→ **作業内容**
a: 原文のうち「どこから出たのかわからないが」から「にはおんぼろ車で兄弟を送る。」まで（末尾の語句も含む）を、一字も変えずにそのまま繰り返せ。
b: 原文に書かれている事実について、次の問いに答えよ。
(i) 兄弟はどこで生まれたか。
(ii) 父親が死去したとき、ロンは何歳だったか。
(iii) 次に契約したレコード会社は、バンド名を何に変えるよう提案したか。

→ **原文**
+ + + +
影響を受けたり関係したり(元バンドメンバーとか)人とメイル兄弟に対するインタビューと、当時のフィルム(スパークスが映画好きということで本人たちとは関係ないフィルムも混ぜている)、それぞれのアルバムから主要曲のさわりで構成されている。

エドガーライト本人が大ファンのインタビューイとして出てくる。

最後のスパークスに対するインタビューは、おそらく「これから20個のでたらめを休まずに言ってください」という感じかな? 最後、ラッセルが実は作詞作曲はおれがやっていると言い、ロンがスパークスとはおれのことで、やつは単なる歌手(ちょっとチャーリーワッツのエピソードを思い出す)と言う。

どこから出たのかわからないが、おれは完全にイギリス人の兄弟が印税逃れのためにアメリカへ渡ったのだと信じ込んでいたのだが見てびっくり、完全に間違っていてLA生まれ(ロンに良く似た風貌の父親は雑誌のイラストレーター)だった。まずは監獄ロックで音楽と映画に目覚める。でもロン11歳、ラッセル8歳のときに父親は死去。残った母親が頑張り、ビートルズのLA公演にはおんぼろ車で兄弟を送る。

高校時代は(少なくともラッセルは)フットボール選手だったが大学で兄貴とバンドを組む。

トッドラングレンがハーフネルソンに目をつけるがまったく売れない。

次に契約したレコード会社が、ロンがチャップリンみたいだということで、コメディアンのイメージだから、マルクス・ブラザーズのもじりでスパークス・ブラザーズとしようとバンド名の変更を提案。さすがにそれはちょっとということでスパークスとなった。

が、売れなくて契約を切られる。

マネージャだかが(アイランドかな?)と交渉してくると、君らはUK向きということで、バンドメンバーを英国人としてイギリスに舞台を移すことを提案される。キンクスもフーも好きだ。というわけでバンドメンバーをあっさり馘にして二人はイギリスへ飛ぶ(このあとも、ばさばさバンドメンバーを切り捨てることになる)。

キモノマイハウスの1曲目のThis Townがテレビで流れるとUKミュージックシーンにセンセーションを巻き起こす。

確かに、何度聞いてもなんだこれ? と発見がある名曲だし、しかもテレビにはヒトラーと(どう形容されたか忘れたが)セクシー兄ちゃんが出ていて奇天烈このうえない。
+ + + +
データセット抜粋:
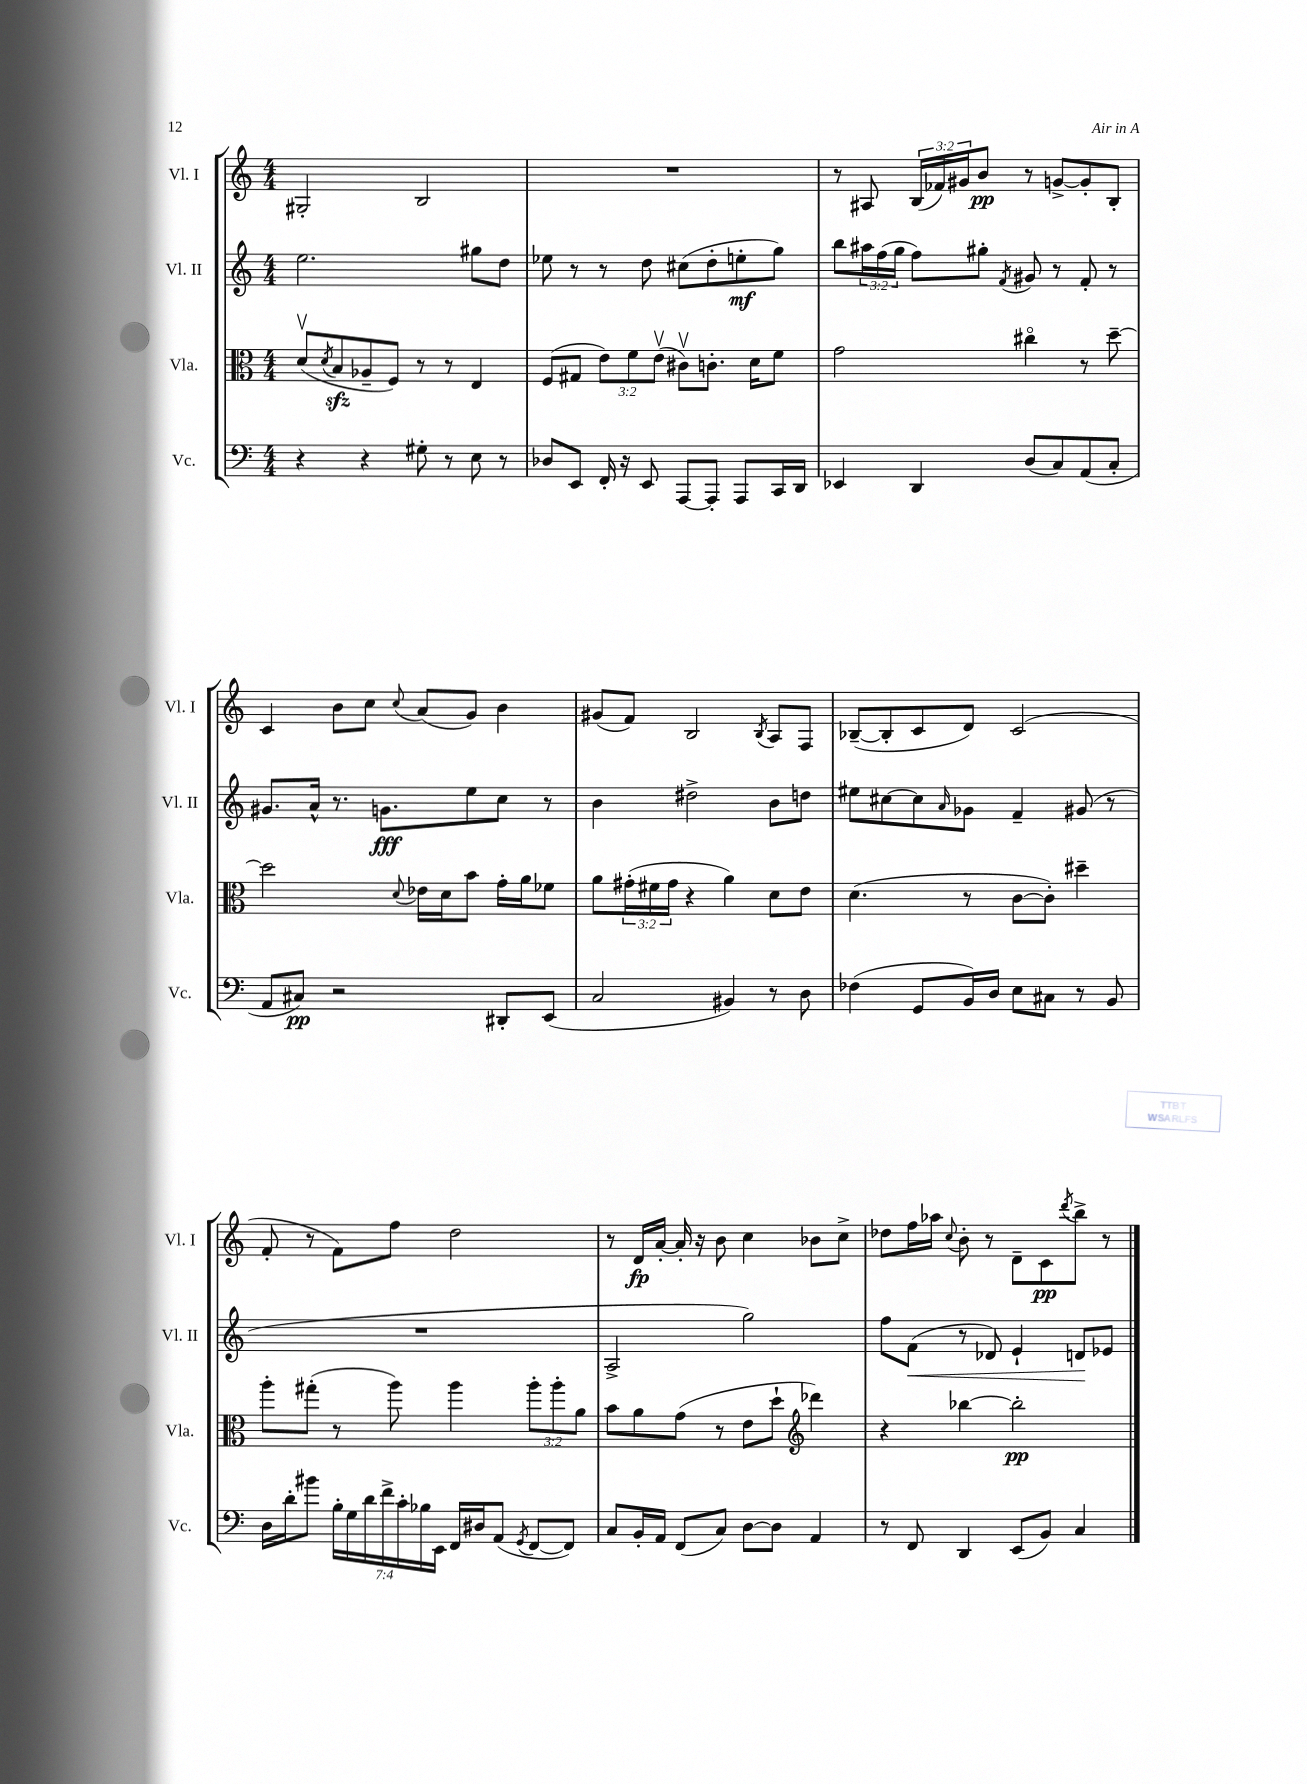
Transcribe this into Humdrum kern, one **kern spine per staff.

**kern	**kern	**kern	**kern
*staff4	*staff3	*staff2	*staff1
*clefF4	*clefC3	*clefG2	*clefG2
*k[]	*k[]	*k[]	*k[]
*M4/4	*M4/4	*M4/4	*M4/4
4r	(8dv	2.ee	2G#'
.	8qd	.	.
.	8B	.	.
4r	8A-~	.	.
.	8F)	.	.
8G#'	8r	.	2B
8r	8r	.	.
8E	4E	8gg#	.
8r	.	8dd	.
=	=	=	=
8D-	(8F	8ee-	1r
8EE	8G#	8r	.
16FF'	12e)	8r	.
16r	.	.	.
.	12f	.	.
8EE	.	8dd	.
.	(12ev	.	.
[8AAA	8c#v)	(8cc#	.
8AAA']	8.c'	8dd'	.
8AAA	.	8ee'	.
.	16d	.	.
16CC	8f	8gg)	.
16DD	.	.	.
=	=	=	=
4EE-	2g	8bb	8r
.	.	24aa#	8A#
.	.	(24ff	.
.	.	24gg	.
4DD	.	8ff)	(24B
.	.	.	24f-)
.	.	.	24g#
.	.	8gg#'	8b
.	.	8qf	.
(8D	4cc#o	8g#	8r
8C)	.	8r	[8g^
(8AA	8r	8f'	8g']
8C'	[8dd~	8r	8B'
=	=	=	=
8AA	2dd]	8.g#	4c
8C#)	.	.	.
.	.	16a^^	.
2r	.	8.r	8b
.	.	.	8cc
.	.	8.g	.
.	8qqd	.	8qqcc
.	16e-	.	(8a
.	16d	.	.
.	8b	8ee	8g)
8DD#'	16g'	8cc	4b
.	16a	.	.
(8EE	8f-	8r	.
=	=	=	=
2C	8a	4b	(8g#
.	(24g#'	.	8f)
.	24f#	.	.
.	24g#	.	.
.	4r	2dd#^	2B
4BB#)	4a)	.	.
.	.	.	8qB
8r	8d	8b	8A
8D	8e	8dd	8F
=	=	=	=
(4F-	(4.d	8ee#	([8B-~
.	.	[8cc#	8B-']
8GG	.	8cc#]	8c
.	.	16qqa	.
16BB)	8r	8g-	8d)
16D	.	.	.
8E	[8c	4f~	(2c
8C#	8c'])	.	.
8r	4dd#~	(8g#	.
8BB	.	8r	.
=	=	=	=
16D	8aa'	1r	8f'
16d'	.	.	.
8b#	(8gg#'	.	8r
28B'	8r	.	8f)
28G	.	.	.
28d	.	.	.
28f^	.	.	.
.	8aa)	.	8ff
28c'	.	.	.
28B-	.	.	.
28EE	.	.	.
16FF	4aa	.	2dd
16D#	.	.	.
(8AA	.	.	.
8qGG	.	.	.
[8FF	12aa'	.	.
.	12aa'	.	.
8FF])	.	.	.
.	12a	.	.
=	=	=	=
8C	8b	2A^	8r
16BB'	8a	.	16d
16AA	.	.	[16a'
(8FF	(8g	.	16a']
.	.	.	16r
8C)	8r	.	8b
[8D	8e	2gg)	4cc
8D]	8dd`	.	.
*	*clefG2	*	*
4AA	4ddd-)	.	8b-
.	.	.	8cc^
=	=	=	=
8r	4r	8ff	8dd-
8FF	.	(8f	16ff
.	.	.	16aa-
.	.	.	8qqcc
4DD	[4bb-	8r	8b'
.	.	8d-)	8r
(8EE	2bb-']	4e`	8d~
8BB)	.	.	8c
.	.	.	8qddd
4C	.	8d	8bb^
.	.	8e-	8r
==	==	==	==
*-	*-	*-	*-
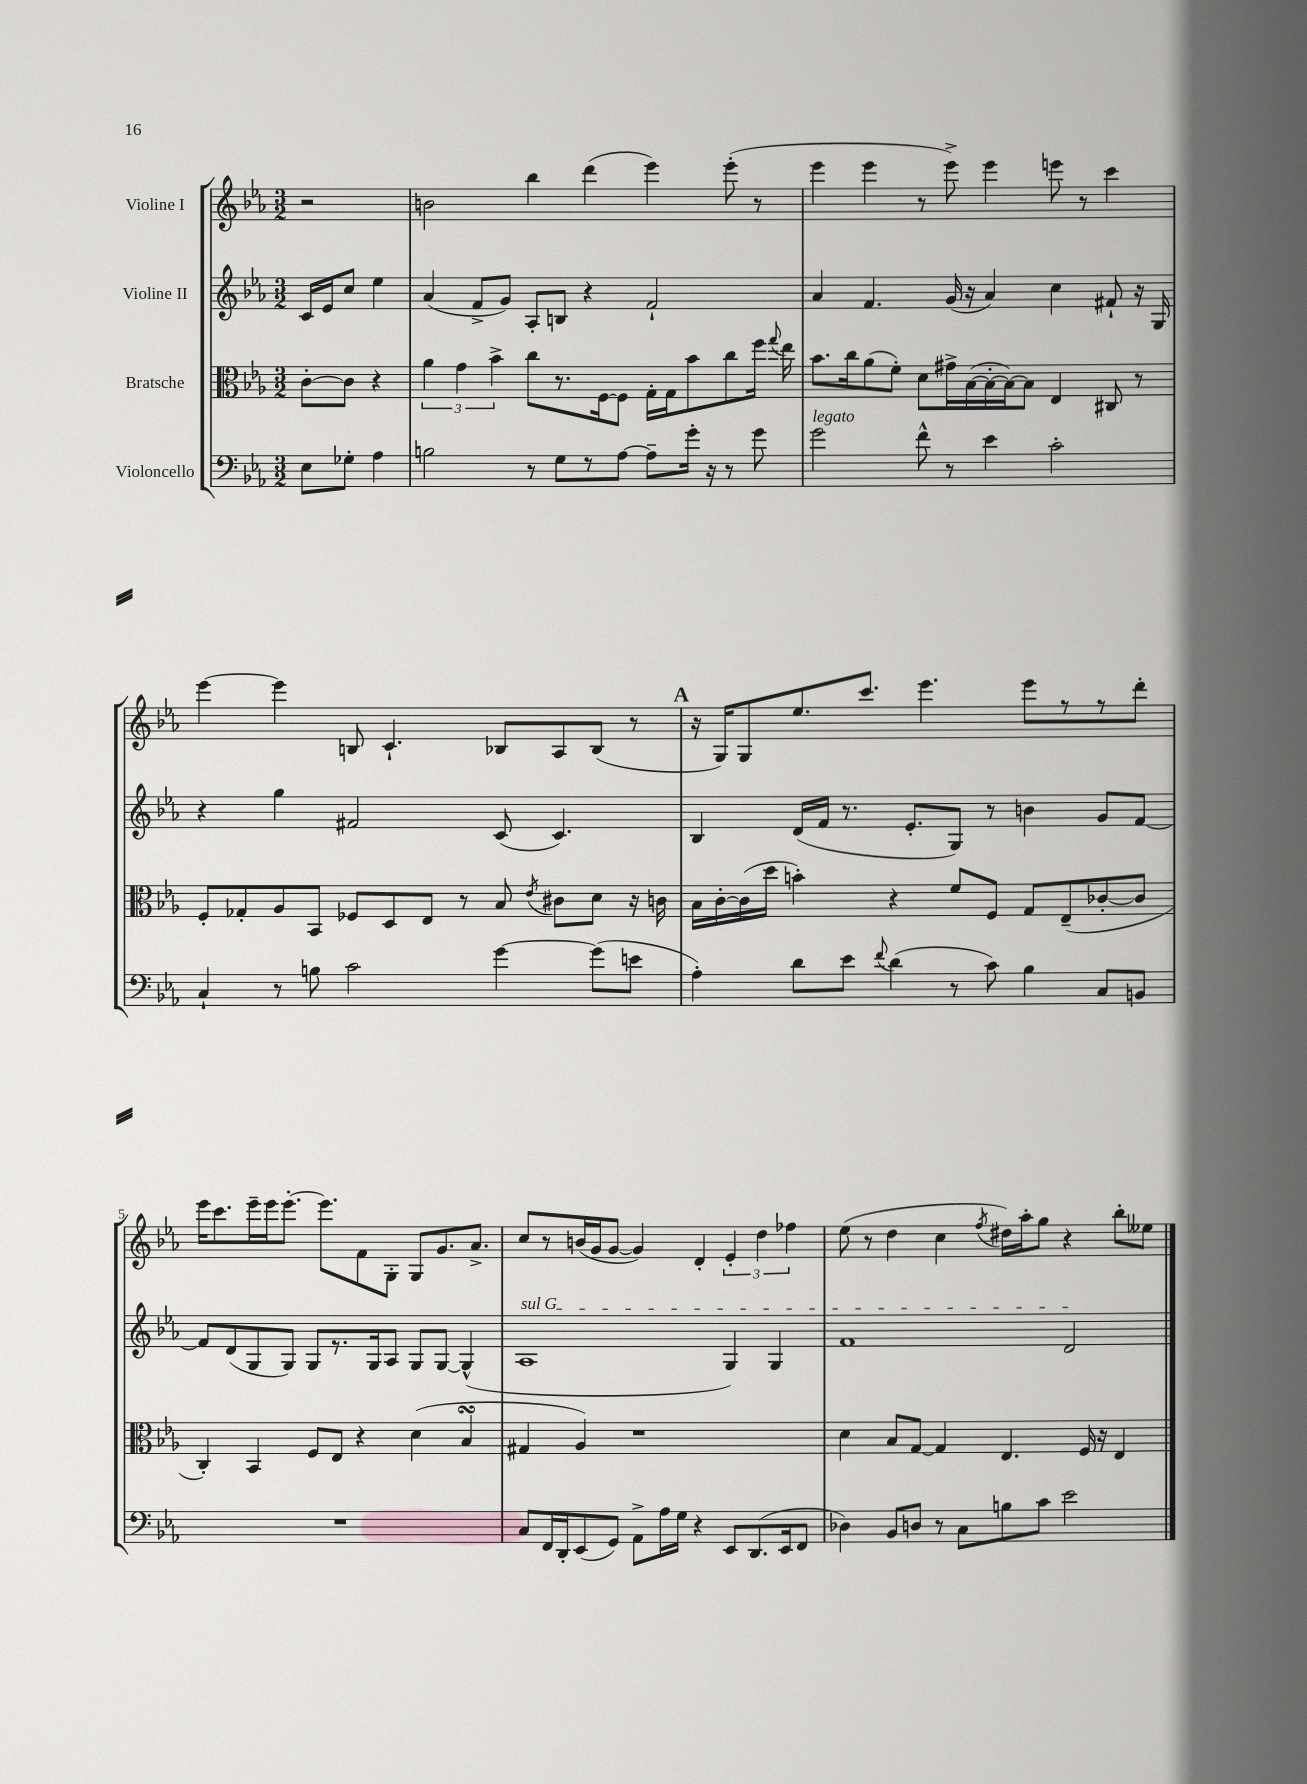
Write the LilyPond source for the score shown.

<<
\new StaffGroup <<
\new Staff = "s0" \with { instrumentName = "Violine I" } {
    \clef treble \key ees \major \numericTimeSignature \time 3/2 \partial 2
    \autoBeamOff r2 |
    b'2 bes''4 d'''4( ees'''4) ees'''8-.( r8 |
    ees'''4 ees'''4 r8 ees'''8->) ees'''4 e'''8 r8 c'''4 |
    ees'''4~ ees'''4 b8 c'4.-! bes8[ aes8 bes8]( r8 |
    \mark \markup { \bold "A" } r16 g16[) g8 ees''8. c'''8.] ees'''4. ees'''8[ r8 r8 d'''8]-. |
    ees'''16[ c'''8. ees'''16-- ees'''16 ees'''8.]~-. ees'''8.[ f'8 g8]-. g8[ g'8. aes'8.]-> |
    c''8[ r8 b'16( g'16 g'8]~ g'4) d'4-. \tuplet 3/2 { ees'4-. d''4 fes''4 } |
    ees''8( r8 d''4 c''4 \acciaccatura { f''8 } dis''16[) aes''16-. g''8] r4 bes''8[-. eeses''8] \bar "|." |
}
\new Staff = "s1" \with { instrumentName = "Violine II" } {
    \clef treble \key ees \major \numericTimeSignature \time 3/2 \partial 2
    \autoBeamOff c'16[ ees'16 c''8] ees''4 |
    aes'4( f'8[-> g'8]) aes8[-. b8] r4 f'2-! |
    aes'4 f'4. g'16( r16 aes'4) c''4 fis'8-! r16 g16 |
    r4 g''4 fis'2 c'8( c'4.) |
    \mark \markup { \bold "A" } bes4 d'16[( f'16] r8. ees'8.[-. g8]) r8 b'4 g'8[ f'8]~ |
    f'8[ d'8( g8 g8]) g8[ r8. g16 aes8] g8[ g8]~ g4-^( |
    \once \override TextSpanner.bound-details.left.text = \markup { \italic "sul G" } aes1\startTextSpan g4) g4 |
    f'1 d'2\stopTextSpan \bar "|." |
}
\new Staff = "s2" \with { instrumentName = "Bratsche" } {
    \clef alto \key ees \major \numericTimeSignature \time 3/2 \partial 2
    \autoBeamOff c'8[~-. c'8] r4 |
    \tuplet 3/2 { aes'4 g'4 bes'4-> } c''8[ r8. f16~ f8] g16[-. g16 bes'8 c''8 f''16] \appoggiatura { g''8 } ees''16 |
    bes'8.[ c''16 aes'8( f'8]-.) d'8[ gis'16-> bes16~( bes16~-. bes16~) bes8] ees4 cis8 r8 |
    f8[-. ges8-. aes8 bes,8] fes8[ d8 ees8] r8 bes8 \acciaccatura { ees'8 } cis'8[ d'8] r16 c'16 |
    \mark \markup { \bold "A" } bes16[ c'16~-. c'16( d''16] b'4-.) r4 f'8[ f8] g8[ ees8--( ces'8~-. ces'8] |
    c4-.) bes,4 f8[ ees8] r4 d'4( bes4\turn |
    gis4 aes4) r1 |
    d'4 bes8[ g8]~ g4 ees4. f16 r16 ees4 \bar "|." |
}
\new Staff = "s3" \with { instrumentName = "Violoncello" } {
    \clef bass \key ees \major \numericTimeSignature \time 3/2 \partial 2
    \autoBeamOff ees8[ ges8]-. aes4 |
    b2 r8 g8[ r8 aes8]~ aes8[-- g'16]-. r16 r8 g'8 |
    g'2^\markup { \italic "legato" } f'8-^ r8 ees'4 c'2-. |
    c4-! r8 b8 c'2 g'4~ g'8[( e'8] |
    \mark \markup { \bold "A" } aes4-.) d'8[ ees'8] \appoggiatura { f'8 } d'4( r8 c'8) bes4 c8[ b,8] |
    R1. |
    c8[ f,16 d,16-. ees,8( g,8]) aes,8[-> aes16 g16] r4 ees,8[ d,8.( ees,16 f,8] |
    des4) bes,8[ d8] r8 c8[ b8 c'8] ees'2 \bar "|." |
}
>>
>>
\layout { \context { \Score \override BarNumber.break-visibility = ##(#f #t #t) barNumberVisibility = #(every-nth-bar-number-visible 5) } }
+ + + +
→ **課題ごとの解答**
a:
どこから出たのかわからないが、おれは完全にイギリス人の兄弟が印税逃れのためにアメリカへ渡ったのだと信じ込んでいたのだが見てびっくり、完全に間違っていてLA生まれ(ロンに良く似た風貌の父親は雑誌のイラストレーター)だった。まずは監獄ロックで音楽と映画に目覚める。でもロン11歳、ラッセル8歳のときに父親は死去。残った母親が頑張り、ビートルズのLA公演にはおんぼろ車で兄弟を送る。

b:
(i) LA
(ii) 11歳
(iii) スパークス・ブラザーズ